En Afghanistan, l’éducation des filles en péril trois ans après le retour des talibans

Filles afghanes en train d'apprendre

Depuis la prise de pouvoir des talibans en août 2021, l’éducation des filles en Afghanistan traverse une crise sans précédent. Trois ans après leur retour à Kaboul, les interdictions imposées par le régime ont exclu une majorité de jeunes Afghanes du système éducatif, faisant du pays une exception mondiale. On fait le point avec Denis Bouclon.

1,4 million de filles privées d’éducation secondaire

Les chiffres publiés par l’Unesco sont très alarmants. Depuis 2021, au moins 1,4 million de filles n’ont plus accès à l’enseignement secondaire en Afghanistan. Cette situation a été officialisée en mars 2022, lorsque les écoles secondaires pour filles, rouvertes pour quelques heures seulement, ont été immédiatement refermées sur ordre des autorités talibanes. Le pays est aujourd’hui le seul au monde à interdire l’éducation des filles après le primaire.

En 2023, l’Unesco a recensé 300 000 nouvelles filles atteignant l’âge de 12 ans, seuil où l’interdiction commence à s’appliquer. Au total, ce sont 2,5 millions de jeunes Afghanes qui se trouvent aujourd’hui privées de leur droit à l’éducation. Parmi elles, certaines étaient déjà déscolarisées avant les interdictions. Selon les estimations de l’agence onusienne, cela représente environ 80 % des filles en âge scolaire. Les progrès réalisés avant 2021 ont été balayés, entraînant des conséquences à long terme.

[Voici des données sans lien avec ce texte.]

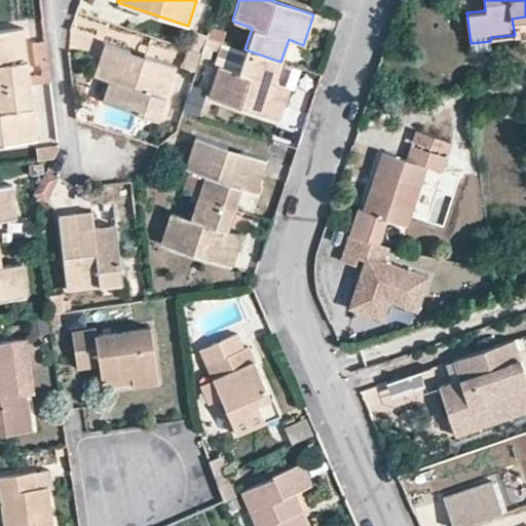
[(0,30),(0,86),(29,84),(22,28),(0,30)]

Des effets dévastateurs sur l’ensemble du système éducatif

Bien que l’enseignement primaire reste officiellement accessible aux filles, les chiffres montrent une baisse significative des inscriptions. En 2022, le nombre total d’élèves inscrits au primaire (filles et garçons) était de 5,7 millions, contre 6,8 millions en 2019. Cette diminution inclut une chute de 12 % des effectifs féminins.

Parmi les raisons avancées, l’interdiction pour les enseignantes de dispenser des cours aux garçons a contribué à aggraver la pénurie de professeurs dans le pays. Par ailleurs, de nombreux parents hésitent à scolariser leurs enfants, sachant que les filles ne pourront pas poursuivre leurs études et que la situation économique est critique.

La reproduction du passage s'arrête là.